Description
Compiled by German art historian Lothar
Lang, the collection represents the work and activity of over 700 artists and institutions
in East Germany in the latter half of the 20th century. The bulk of the collection is
composed of artists' and institutions' files containing exhibition announcements, leaflets,
photographs, offprints, negatives, press and book clippings, and correspondence. The
artists' and institutions' files also include six posters for the political cabaret Distel
in East Berlin, eleven oversize color reproductions of paintings, one oversize black-and
white reproduction of a woodcut, and one oversize black-and-white reproduction of an
illustration. The collection also contains eight LP records and a clay plaque commemorating
the 75th anniversary of the Burg Giebichenstein Kunsthochschule Halle.
Background
Lothar Lang (1928 March 20 - 2013 July 20) was a prominent East German art historian, art
critic, and writer who specialized in East German art and in book arts. Born in Saxony, Lang
grew up in Thuringia. In the fall of 1944, he was conscripted into the Hitler Youth and from
there into military service, but deserted in May 1945, an action that he describes in his
autobiography Ein Leben für die Kunst (2009) as stemming from
"youthful foolishness" rather than from courage. After World War II, Lang joined the
Communist Party and studied art history, philosophy, sociology, and history under the
auspices of the Landesamt für Volksbildung in a coordinated program at the Brandenburg
Landeshochschule in Potsdam and the Pädagogisches Zentralinstitut in Berlin. In 1955, he
became the Senior Assistant at the Pädagogische Hochschule in Potsdam, and began teaching
Aesthetics at the Institut für Lehrerweiterbildung/Musikerziehung in Berlin-Weißensee, a
division of the Pädagogische Hochschule, in 1957. There, he founded an art gallery, the
Kunstkabinett, in 1962, in order to provide a forum for students and young artists. This
gallery, one of the few new venues for art in the young German Democratic Republic, went on
to host over 300 exhibitions, readings, and performances before the Ministerium für
Volksbildung ordered it closed and Lang fired in 1968. In 1957, Lang also began his career
as an art critic with the journal Die Weltbühne, a post he
held until 1991; from 1964 to 1998, he edited the periodical Marginalien, published by the Pirckheimer Society for Bibliophilia and Book Arts.
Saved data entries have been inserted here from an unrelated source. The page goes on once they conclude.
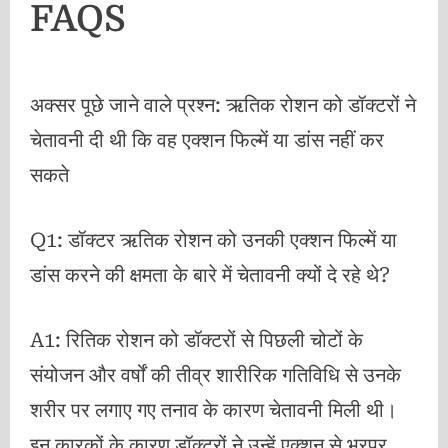
FAQS
अक्सर पूछे जाने वाले प्रश्न: ऋतिक रोशन को डॉक्टरों ने
चेतावनी दी थी कि वह एक्शन फिल्में या डांस नहीं कर
सकते
Q1: डॉक्टर ऋतिक रोशन को उनकी एक्शन फिल्में या
डांस करने की क्षमता के बारे में चेतावनी क्यों दे रहे थे?
A1: रितिक रोशन को डॉक्टरों से पिछली चोटों के
संयोजन और वर्षों की तीव्र शारीरिक गतिविधि से उनके
शरीर पर लगाए गए तनाव के कारण चेतावनी मिली थी।
इन कारकों के कारण डॉक्टरों ने उन्हें एक्शन से भरपूर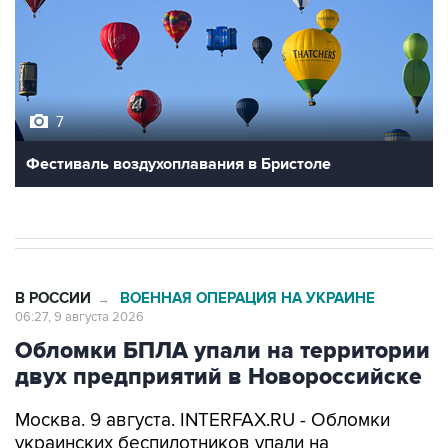
7
Фестиваль воздухоплавания в Бристоле
В РОССИИ
ВОЕННАЯ ОПЕРАЦИЯ НА УКРАИНЕ
→
06:27, 9 августа 2026
Обломки БПЛА упали на территории
двух предприятий в Новороссийске
Москва. 9 августа. INTERFAX.RU - Обломки
украинских беспилотников упали на
территории двух предприятий в
Новороссийске, никто не пострадал, сообщил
In 1965, Lang founded the Kabinettpresse Berlin, which printed twenty graphics collections
from the date of its founding through 1974, and from 1980 to 1989, he served as museum
director at the Staatliches Museum Schloß Burgk (Thuringia). From 1975 to 1991, together
with Hans Marquardt, Lang edited thirty-three editions of original graphic works for the
Reclam Publishing Company. Lang compiled this collection while undertaking these activities.
In addition to his autobiography, Lang published several titles on art of the German
Democratic Republic, as well as works on book arts such as Expressionistische Buchkunst in Deutschland (1975) and Konstruktivismus and Buchkunst (1990).